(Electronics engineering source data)
++++++++++++++++++++

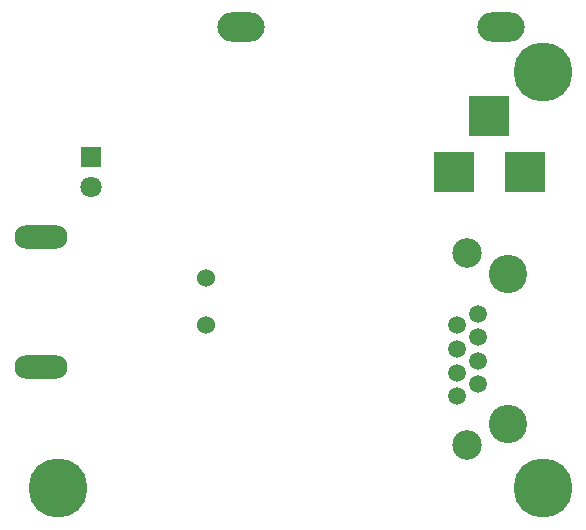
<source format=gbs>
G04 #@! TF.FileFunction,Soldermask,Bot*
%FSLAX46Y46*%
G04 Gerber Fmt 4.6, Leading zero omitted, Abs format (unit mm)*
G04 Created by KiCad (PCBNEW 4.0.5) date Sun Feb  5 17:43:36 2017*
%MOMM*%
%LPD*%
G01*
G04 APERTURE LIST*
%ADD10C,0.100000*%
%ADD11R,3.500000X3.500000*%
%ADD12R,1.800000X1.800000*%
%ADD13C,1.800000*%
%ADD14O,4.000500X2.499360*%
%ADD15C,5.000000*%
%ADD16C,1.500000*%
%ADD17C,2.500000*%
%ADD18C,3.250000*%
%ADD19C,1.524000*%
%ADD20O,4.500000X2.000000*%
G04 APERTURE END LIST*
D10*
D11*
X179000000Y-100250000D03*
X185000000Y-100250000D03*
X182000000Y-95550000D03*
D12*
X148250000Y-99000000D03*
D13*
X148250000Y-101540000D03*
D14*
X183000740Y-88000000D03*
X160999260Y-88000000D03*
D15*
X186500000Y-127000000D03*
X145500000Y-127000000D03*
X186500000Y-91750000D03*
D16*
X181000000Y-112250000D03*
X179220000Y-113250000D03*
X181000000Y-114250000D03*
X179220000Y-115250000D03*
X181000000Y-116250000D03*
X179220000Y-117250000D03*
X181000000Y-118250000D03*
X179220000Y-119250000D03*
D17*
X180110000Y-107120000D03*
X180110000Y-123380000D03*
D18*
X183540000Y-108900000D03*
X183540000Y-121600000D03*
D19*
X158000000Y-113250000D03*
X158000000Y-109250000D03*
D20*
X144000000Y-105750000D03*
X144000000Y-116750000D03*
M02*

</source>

++++++++++++++++++++

▸ Task
Write out each line again, exactly as it appears above, except for any picture.

▸ Answer
<source format=gbs>
G04 #@! TF.FileFunction,Soldermask,Bot*
%FSLAX46Y46*%
G04 Gerber Fmt 4.6, Leading zero omitted, Abs format (unit mm)*
G04 Created by KiCad (PCBNEW 4.0.5) date Sun Feb  5 17:43:36 2017*
%MOMM*%
%LPD*%
G01*
G04 APERTURE LIST*
%ADD10C,0.100000*%
%ADD11R,3.500000X3.500000*%
%ADD12R,1.800000X1.800000*%
%ADD13C,1.800000*%
%ADD14O,4.000500X2.499360*%
%ADD15C,5.000000*%
%ADD16C,1.500000*%
%ADD17C,2.500000*%
%ADD18C,3.250000*%
%ADD19C,1.524000*%
%ADD20O,4.500000X2.000000*%
G04 APERTURE END LIST*
D10*
D11*
X179000000Y-100250000D03*
X185000000Y-100250000D03*
X182000000Y-95550000D03*
D12*
X148250000Y-99000000D03*
D13*
X148250000Y-101540000D03*
D14*
X183000740Y-88000000D03*
X160999260Y-88000000D03*
D15*
X186500000Y-127000000D03*
X145500000Y-127000000D03*
X186500000Y-91750000D03*
D16*
X181000000Y-112250000D03*
X179220000Y-113250000D03*
X181000000Y-114250000D03*
X179220000Y-115250000D03*
X181000000Y-116250000D03*
X179220000Y-117250000D03*
X181000000Y-118250000D03*
X179220000Y-119250000D03*
D17*
X180110000Y-107120000D03*
X180110000Y-123380000D03*
D18*
X183540000Y-108900000D03*
X183540000Y-121600000D03*
D19*
X158000000Y-113250000D03*
X158000000Y-109250000D03*
D20*
X144000000Y-105750000D03*
X144000000Y-116750000D03*
M02*

</source>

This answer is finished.